Stacy Keach’s career has gone in so many different directions but I’m glad I got turned on to his work back during his Serious Actor phase, post-MACBIRD and Shakespeare in the Park, when he was scoring meaty film roles in THE HEART IS A LONELY HUNTER (1968), John Huston’s FAT CITY (1972), ‘DOC’ (1971), and THE NEW CENTURIONS (1972). I remember watching Keach’s sh0rt-lived cop show CARIBE in 1975 and thought it was pretty tuff when he turned up, without explanation, in the Foreigner’s “Cold As Ice” video when it ran on SATURDAY NIGHT LIVE, the episode hosted by Christopher Lee. The Savannah, Georgia born actor, namesake son of a veteran actor-director-producer (and head of the Pasadena Playhouse) had his own troubles with substance abuse, culminating in an embarrassing arrest for cocaine possession in London in 1984, which made him the subject of tabloid scrutiny, folding in his Euro-cult work (STREET PEOPLE, MOUNTAIN OF THE CANNIBAL GOD) as evidence of his assumed fall from grace. Luckily, for both Keach and his fans, redemption came via a re-committment to craft on the actor’s part and a re-appreciation of his work, particularly in such cult favorites as THE KILLER INSIDE ME (1976), THE NINTH CONFIGURATION (198o), THE LONG RIDERS (1980), and ROAD GAMES (1981). For the past thirty years, the man has worked… on stage, on TV (as a kinder, gentler Mike Hammer), in film, and even providing voices for an assortment of animated series (from RUGRATS to THE SIMPSONS). And thanks to key performances in such recent films as AMERICAN HISTORY X (1998), W. (2008), THE BOURNE LEGACY (2012), and NEBRASKA (2013), Stacy Keach is cool again. Justin Bozung’s conversation with him is informative and fun, passing along such (to me) new trivia as the fact that Keach was dropped from the cast of CATCH 22 (1970) and did a two week ride-along with LAPD cops for his role in THE NEW CENTURIONS, which involved responding to a report of a dead body discovered in a house in East Los Angeles. I’m glad Justin got Keach to talk about his brief role as the albino gunslinger Bad Bob in THE LIFE AND TIMES OF JUDGE ROY BEAN, which remains my favorite of the actor’s many colorful performances.

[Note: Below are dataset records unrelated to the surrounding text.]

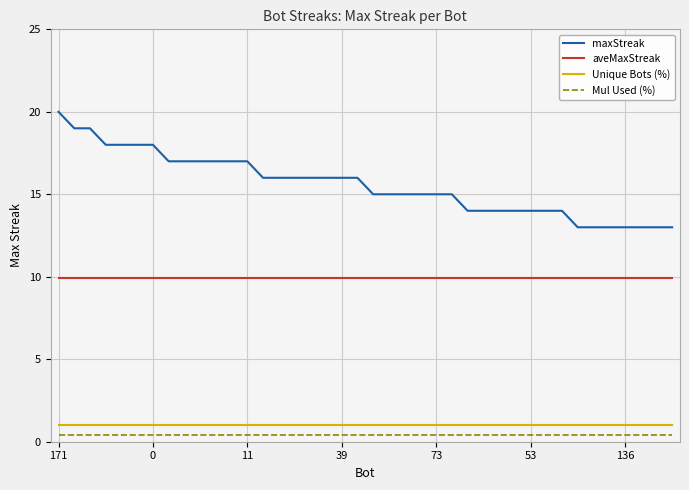

What is the greatest value displayed?

20.0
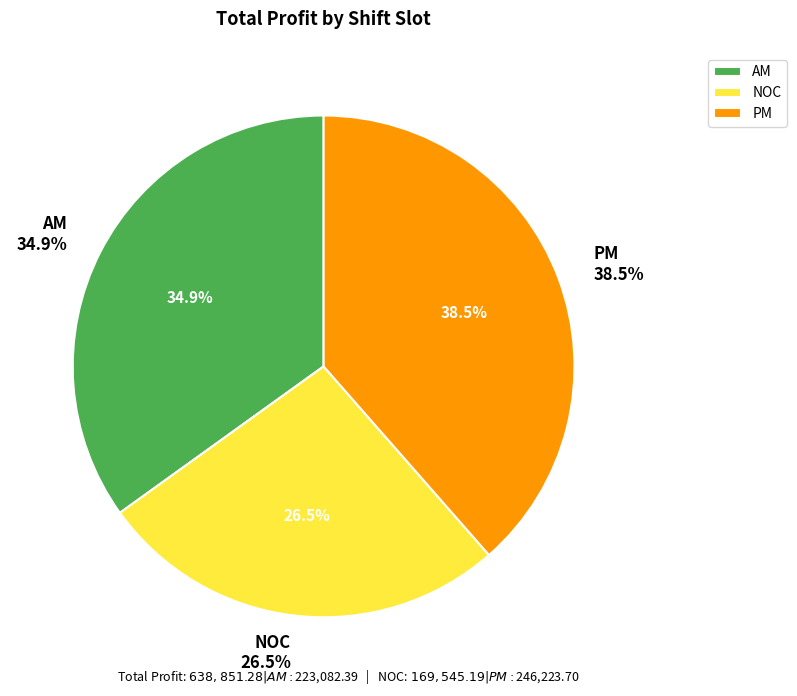

Is PM the majority of the pie?

No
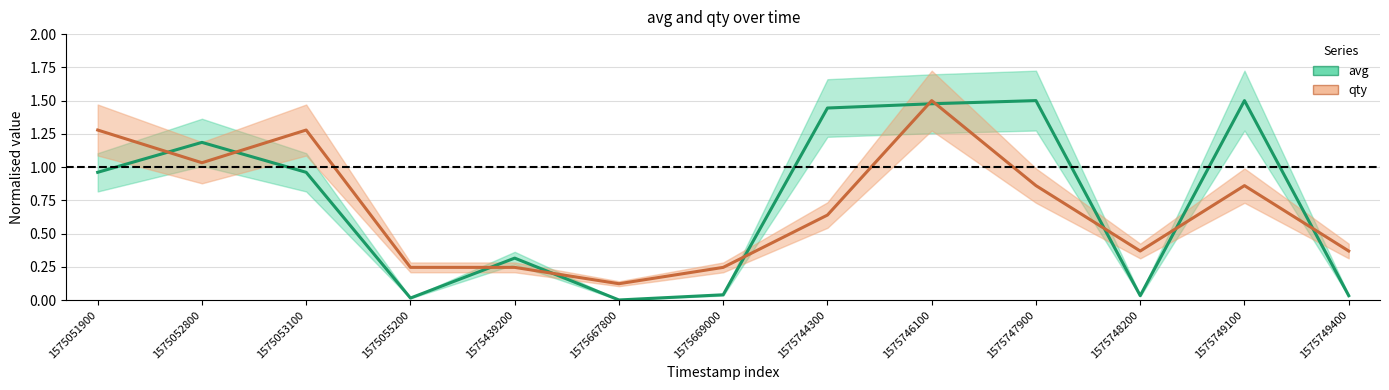

In avg, how many points are higher than both neighbors (excluding endpoints)?

4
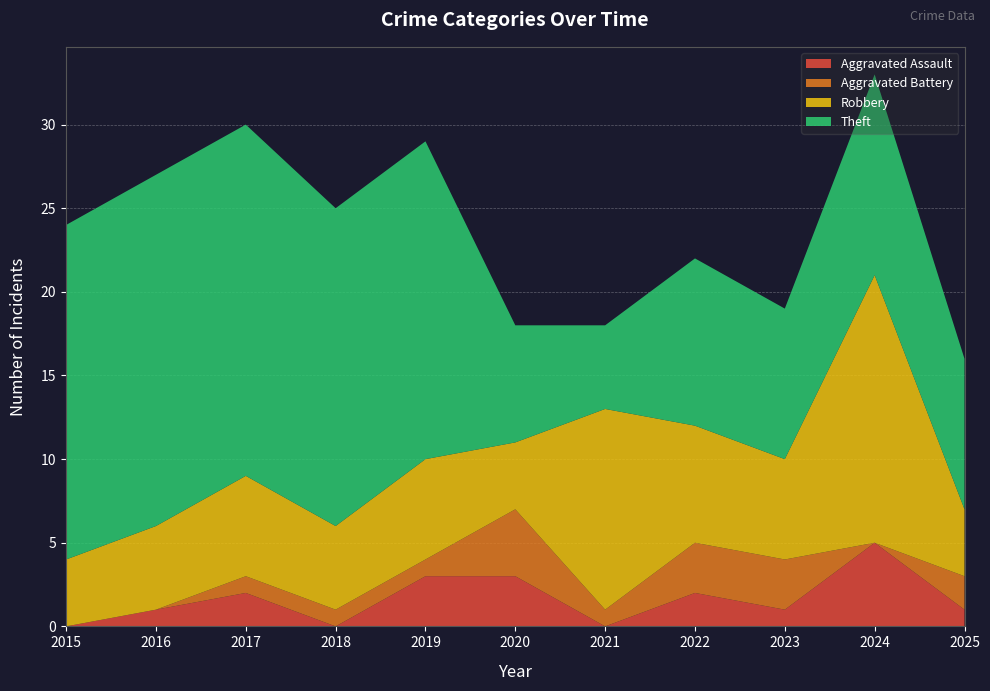

Reading left to right, transcribe all the data shown in this chart.

Aggravated Assault: 0	1	2	0	3	3	0	2	1	5	1
Aggravated Battery: 0	0	1	1	1	4	1	3	3	0	2
Robbery: 4	5	6	5	6	4	12	7	6	16	4
Theft: 20	21	21	19	19	7	5	10	9	12	9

Self DefenseThere are interviews in here as well with Robert Loggia (a 20 Questions deal, with Loggia softballing too many of the answers) and Peter Stormare but truth be told I only scanned those on my way to the usual heavy volume of film reviews — and these never disappoint, even when I disagree with the overall assessment. Covered in Issue 42 are the great (to me) Canadian siege drama SELF DEFENSE (1983), the gonzo After School Special ONE TOO MANY (1985) starring a post-TOP SECRET! Val Kilmer and a post-SCARFACE Michelle Pfeiffer (still playing a high school kid at age 25), Mike Hodges’ THE TYRANT KING (1968), the public domain perennial AUTOPSY OF A GHOST (1968) with John Carradine, Gary Cooper’s cinema swan song in THE NAKED EDGE (1961) with Peter Cushing in a small role, THE TRAP (1966) with Oliver Reed, Hammer’s THE SCARLET BLADE (1964), the Marc Lawrence/John Derek joint NIGHTMARE IN THE SUN (1964), and John Hancock’s JAWS 2 (1978) follow-up CALIFORNIA DREAMING (1978) with a nude Glynnis O’Connor. The best review of the bunch, however, is Mike Sullivan’s look back at Chevy Chase’s first post-SATURDAY NIGHT LIVE projects, THE CHEVY CHASE SHOW (1977) and THE CHEVY CHASE NATIONAL HUMOR TEST (1979). Mike’s career assessment/personality profile of Chase is laugh out loud funny (“Chase remains the nation’s most treasured cockbucket…”) and for all I know right on the money. I walked away from reading SHOCK CINEMA #45 feeling more warmth and giddiness than I’ve taken from many a family get-together, so I urge you to fill up your sleigh with copies and parcel them out to your own loved ones this year, naughty or nice.